By Christopher B. Daly
It’s tempting to say “Better late than never” about the Obama administration’s recent flurry of decisions to stop trying to intimidate the news media. But they really should have known better and never embarked in the first place on the most sustained campaign to chill press freedom. Stopping an idiotic, wrong, and unconstitutional policy is not exactly cause for celebration. As Obama himself has described his policy in other arenas, “Don’t do stupid shit.”
In the case against a former CIA officer accused of leaking national security secrets to a reporter, the government decided to go after the reporter. That reporter, James Risen of the New York Times, has been living for years under the threat of being sent to jail unless he would swear under oath who his sources were. Recently, Attorney General Eric Holder announced that Justice Dept prosecutors would not demand in court that Risen name his source(s). Just this week, the defense in that case said the same. So, Risen is off the hook.
What Holder did not say is important too: he did not say he was sorry to James Risen (which he should do). Nor did he say that he would institute a policy under which no reporter who commits no other crime will be threatened with jail just for protecting the identity of confidential sources. This is still a matter of prosecutorial discretion.
Here is the Washington Post version.
In another matter involving the relationship between government and the news media, Holder announced just yesterday that he is putting in place a new policy under which he will forbid the government from secretly tapping journalists’ telephones or hacking their emails.
Here is the AP version. Here is the WaPo. Here are the AG’s new guidelines. (It takes more than two pages of single-spaced gobbledeegook to fall short of what the founders said in 11 words: Congress shall make no law abridging the freedom of the press.”)

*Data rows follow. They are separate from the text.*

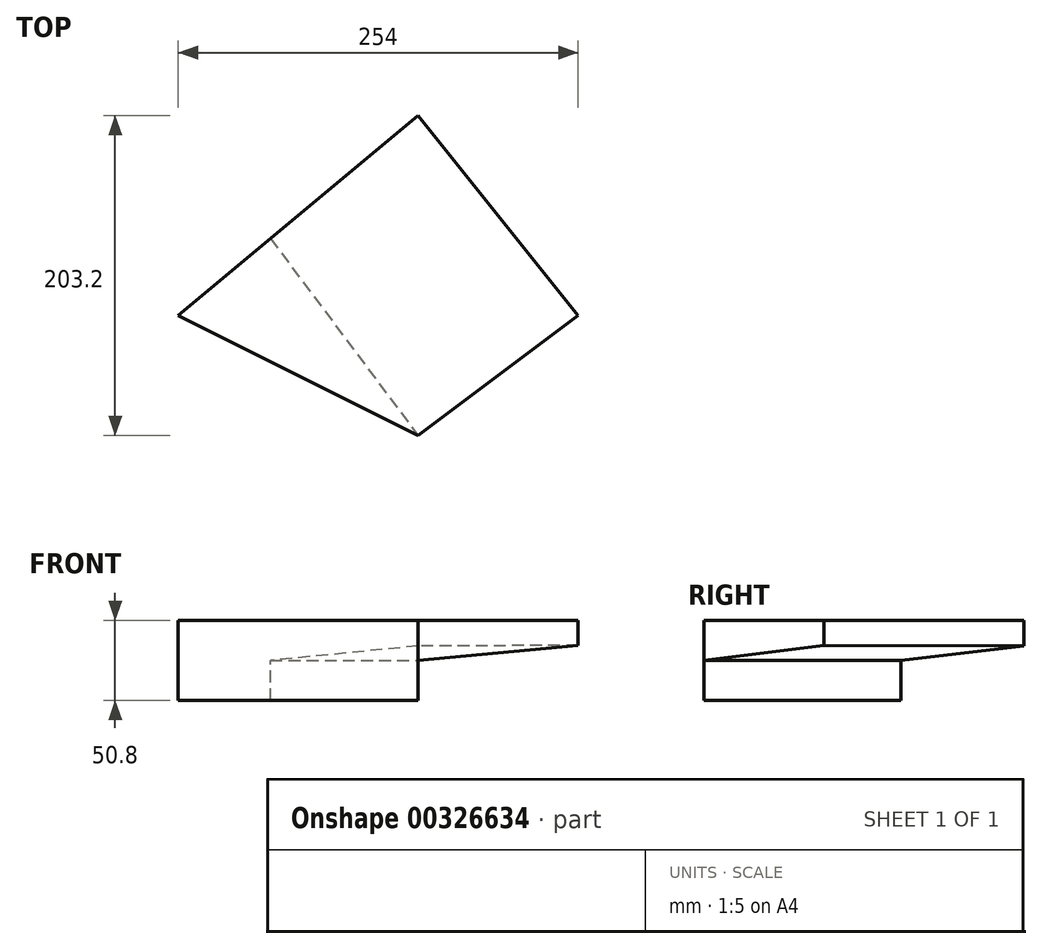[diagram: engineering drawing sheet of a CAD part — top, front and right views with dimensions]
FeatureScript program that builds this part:
annotation { "Feature Type Name" : "Feature", "Feature Type Description" : "" }
export const myFeature = defineFeature(function(context is Context, id is Id, definition is map)
    precondition{}
    {
        {
            var Q0;
            Q0=qCreatedBy(makeId("Top.planeOp"),FACE);
            cPlane(context, id + "F0", {"entities" : qUnion([Q0]), "cplaneType" : CPlaneType.OFFSET, "offset" : 25.4 * mm, "width" : 152.4 * mm, "height" : 152.4 * mm});
        }
        {
            var Q0;
            Q0=qCreatedBy(id+"F0.planeOp",FACE);
            var sketch = newSketch(context, id + "F1", { "sketchPlane" : qUnion([Q0])});
            skLineSegment(sketch, "E0", {"start": v(-152.4, 0) * mm, "end": v(0, 127) * mm});
            skLineSegment(sketch, "E1", {"start": v(0, 127) * mm, "end": v(101.6, 0) * mm});
            skLineSegment(sketch, "E2", {"start": v(101.6, 0) * mm, "end": v(0, -76.2) * mm});
            skLineSegment(sketch, "E3", {"start": v(0, -76.2) * mm, "end": v(-152.4, 0) * mm});
            skSolve(sketch);
        }
        {
            var Q0;
            Q0 = qSketchRegion(id + "F1", true);
            extrude(context, id + "F2", {"entities" : qUnion([Q0]), "depth" : 50.8 * mm});
        }
        {
            var Q0;
            Q0=makeQuery(id+"F2.opExtrude","SWEPT_FACE",FACE,{"disambiguationData":[OSD([sQuery(id+"F1.wireOp",EDGE,"E2")])]});
            var sketch = newSketch(context, id + "F3", { "sketchPlane" : qUnion([Q0])});
            skLineSegment(sketch, "E4", {"start": v(294.29, 25.4) * mm, "end": v(-45.72, 25.4) * mm});
            skLineSegment(sketch, "E5", {"start": v(-45.72, 25.4) * mm, "end": v(-45.72, 50.8) * mm});
            skLineSegment(sketch, "E6", {"start": v(-45.72, 50.8) * mm, "end": v(293.71, 76.2) * mm});
            skLineSegment(sketch, "E7", {"start": v(293.71, 76.2) * mm, "end": v(294.29, 25.4) * mm});
            skSolve(sketch);
        }
        {
            var Q0;
            Q0 = qSketchRegion(id + "F3", true);
            extrude(context, id + "F4", {"entities" : qUnion([Q0]), "operationType" : NewBodyOperationType.REMOVE, "endBound" : BoundingType.THROUGH_ALL, "oppositeDirection" : true, "depth" : 25.4 * mm});
        }
    });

These are the right things to do, as far as they go. But they don’t go nearly far enough. The fact is, presidents and attorneys general come and go; prosecutors and NSA agents follow policy or they don’t. What we need to ensure that policies endure past different administrations and have real consequences is a “shield law” passed by Congress that protects journalists nationwide. What we really need is for the Supreme Court to read the First Amendment properly and decide, once and for all, that press freedom extends to reporting.